The fight for Holvis, the Swiss distribution and non-woven textile group, neared a climax on Friday as the industrial group BBA, led by chairman Bob Quarta, made an eleventh-hour, pounds 247m bid for Holvis with a pounds 132m side- deal for Fiberweb, Holvis's non-woven division.
Holvis and BBA signed a lock-out deal preventing any other bidder from winning Fiberweb whatever the size of its bid for the entire company.
The move countered an earlier, hostile pounds 211m (Sfr435-a-share) offer from International Paper and its UK ally, Arjo Wiggins Appleton, for both Fiberweb and Muhlebach, the paper distribution arm. BBA's share price shot up 17.5p to 235.5p at the deal's announcement.
IP has offered to increase its bid to Sfr550 a share for both divisions, topping BBA's Sfr500 bid, on condition that the lock-out deal is dissolved. Even so, BBA still gets Fiberweb under the terms of the side deal.
Rudolph Wenger, chief financial officer at Holvis, told the Independent that "the board feels secure and confident that the deal is legally binding. The board sticks with its belief that the deal with BBA is watertight".

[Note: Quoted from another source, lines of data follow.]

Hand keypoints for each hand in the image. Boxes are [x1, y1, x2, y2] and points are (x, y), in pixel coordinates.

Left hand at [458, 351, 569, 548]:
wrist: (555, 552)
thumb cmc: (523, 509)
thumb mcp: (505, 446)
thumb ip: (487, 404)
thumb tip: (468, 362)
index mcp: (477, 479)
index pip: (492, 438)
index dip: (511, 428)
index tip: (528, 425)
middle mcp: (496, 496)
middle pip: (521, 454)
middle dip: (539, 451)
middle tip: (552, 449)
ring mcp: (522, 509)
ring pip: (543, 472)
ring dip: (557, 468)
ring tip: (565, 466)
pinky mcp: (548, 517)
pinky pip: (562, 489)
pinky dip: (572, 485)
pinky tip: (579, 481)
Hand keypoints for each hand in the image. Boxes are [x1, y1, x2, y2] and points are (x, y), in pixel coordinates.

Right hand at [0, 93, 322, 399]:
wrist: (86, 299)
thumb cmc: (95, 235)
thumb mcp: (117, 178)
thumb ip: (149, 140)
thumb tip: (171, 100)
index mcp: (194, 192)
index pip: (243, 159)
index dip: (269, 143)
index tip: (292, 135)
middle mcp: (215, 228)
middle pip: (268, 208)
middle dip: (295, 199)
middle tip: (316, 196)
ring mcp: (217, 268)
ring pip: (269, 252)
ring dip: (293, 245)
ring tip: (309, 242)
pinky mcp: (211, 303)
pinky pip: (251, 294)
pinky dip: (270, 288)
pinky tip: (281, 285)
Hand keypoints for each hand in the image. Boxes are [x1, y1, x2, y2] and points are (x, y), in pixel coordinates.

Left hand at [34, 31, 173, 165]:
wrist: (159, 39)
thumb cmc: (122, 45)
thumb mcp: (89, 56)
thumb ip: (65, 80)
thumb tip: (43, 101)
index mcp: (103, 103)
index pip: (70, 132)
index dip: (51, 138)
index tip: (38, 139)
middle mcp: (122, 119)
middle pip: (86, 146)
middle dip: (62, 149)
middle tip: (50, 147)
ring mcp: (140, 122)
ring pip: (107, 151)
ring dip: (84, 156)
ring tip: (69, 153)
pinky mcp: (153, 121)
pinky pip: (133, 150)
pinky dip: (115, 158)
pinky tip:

Lock-out deals, such as the BBA bid, are illegal in the UK in a contested takeover. Under Swiss law, however, it is possible for a board of directors to sell assets without shareholder approval, although new rules that come into effect next year will ban such lock-out deals.
The new rules reflect the fact that even the Swiss corporate sector is finding it hard to avoid the rough-and-tumble tactics associated with mergers and acquisitions elsewhere. Despite the involvement of Swiss firms in hostile bids outside their territory - notably Nestle's bid for Rowntree in 1988 - mergers at home have always been accomplished without contention.
Proof that even the tone, and not just legal manoeuvrings associated with takeovers has sharpened, Milan Turk, IP senior vice-president, sent a letter to the Holvis board yesterday, accusing it of failing to maximise shareholder value in the BBA lock-up deal. IP also sent a letter to all Holvis shareholders asking for an extraordinary meeting to discuss the issues. Mr Turk said IP was reviewing all its options, including the possibility of taking legal action.
The acquisition of Fiberweb would make BBA the third- biggest non-woven textile company in the world.
Timetable of the bid
Monday 24 April: International Paper buys Mercury Asset Management's 25 per cent stake in Holvis to launch SFr435 per share hostile takeover bid.
Friday 5 May: InterTech, a private US company and Arjo Wiggins Appleton, make pounds 234m counter-bid.
Tuesday 23 May: InterTech drops out of bidding as Arjo switches allegiance to International Paper.
International Paper and Arjo launch Sfr435 a share offer under which IP will sell Muhlebach, the paper distribution division, to Arjo.
Thursday 25 May: IP indicates it would raise offer to Sfr480 per share. Holvis did not react at the time, but says now that the increased bid was not comparable to BBA's forthcoming offer.
Friday 26 May: BBA announces pounds 247m, eleventh-hour counter-bid for Holvis with lock-in deal of pounds 132m for Fiberweb. Secures blessing of Holvis board.
Monday 29 May: IP announces it will raise offer to Sfr550 per share on condition that the BBA/Fiberweb lock-up deal is dissolved. Meeting at Swiss Takeover Panel scheduled for 31 May.